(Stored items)
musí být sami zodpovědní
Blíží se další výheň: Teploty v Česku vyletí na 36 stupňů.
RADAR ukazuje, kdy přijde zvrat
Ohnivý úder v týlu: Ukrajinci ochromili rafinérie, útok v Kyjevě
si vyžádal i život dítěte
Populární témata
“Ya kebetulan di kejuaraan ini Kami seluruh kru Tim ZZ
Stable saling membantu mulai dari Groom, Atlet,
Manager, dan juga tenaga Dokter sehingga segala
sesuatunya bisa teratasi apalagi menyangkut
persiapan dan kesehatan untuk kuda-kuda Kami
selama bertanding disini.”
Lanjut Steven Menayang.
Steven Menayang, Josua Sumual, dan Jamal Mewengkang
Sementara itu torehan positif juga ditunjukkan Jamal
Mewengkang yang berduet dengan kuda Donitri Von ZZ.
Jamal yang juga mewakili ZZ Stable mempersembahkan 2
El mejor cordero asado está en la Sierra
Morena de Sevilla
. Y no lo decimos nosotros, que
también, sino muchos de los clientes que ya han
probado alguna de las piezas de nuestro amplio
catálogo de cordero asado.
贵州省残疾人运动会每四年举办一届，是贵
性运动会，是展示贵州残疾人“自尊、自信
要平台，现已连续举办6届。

--

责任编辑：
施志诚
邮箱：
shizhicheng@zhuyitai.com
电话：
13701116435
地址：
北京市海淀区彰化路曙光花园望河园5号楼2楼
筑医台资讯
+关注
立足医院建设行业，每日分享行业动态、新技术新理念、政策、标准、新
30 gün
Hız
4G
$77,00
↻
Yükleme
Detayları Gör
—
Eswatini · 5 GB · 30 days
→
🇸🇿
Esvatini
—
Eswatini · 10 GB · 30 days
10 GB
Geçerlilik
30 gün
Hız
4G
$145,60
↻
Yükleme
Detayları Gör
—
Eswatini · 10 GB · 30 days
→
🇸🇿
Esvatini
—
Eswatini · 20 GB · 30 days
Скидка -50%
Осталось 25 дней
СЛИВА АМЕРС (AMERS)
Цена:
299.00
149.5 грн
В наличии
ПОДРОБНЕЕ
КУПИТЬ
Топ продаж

### INSTRUCTIONS TO FOLLOW
In the data above, retype exactly and only the lines between the one holding "musí být sami zodpovědní" and the one holding "要平台，现已连续举办6届。", inclusive.

### EXERCISE SOLUTION
musí být sami zodpovědní
Blíží se další výheň: Teploty v Česku vyletí na 36 stupňů.
RADAR ukazuje, kdy přijde zvrat
Ohnivý úder v týlu: Ukrajinci ochromili rafinérie, útok v Kyjevě
si vyžádal i život dítěte
Populární témata
“Ya kebetulan di kejuaraan ini Kami seluruh kru Tim ZZ
Stable saling membantu mulai dari Groom, Atlet,
Manager, dan juga tenaga Dokter sehingga segala
sesuatunya bisa teratasi apalagi menyangkut
persiapan dan kesehatan untuk kuda-kuda Kami
selama bertanding disini.”
Lanjut Steven Menayang.
Steven Menayang, Josua Sumual, dan Jamal Mewengkang
Sementara itu torehan positif juga ditunjukkan Jamal
Mewengkang yang berduet dengan kuda Donitri Von ZZ.
Jamal yang juga mewakili ZZ Stable mempersembahkan 2
El mejor cordero asado está en la Sierra
Morena de Sevilla
. Y no lo decimos nosotros, que
también, sino muchos de los clientes que ya han
probado alguna de las piezas de nuestro amplio
catálogo de cordero asado.
贵州省残疾人运动会每四年举办一届，是贵
性运动会，是展示贵州残疾人“自尊、自信
要平台，现已连续举办6届。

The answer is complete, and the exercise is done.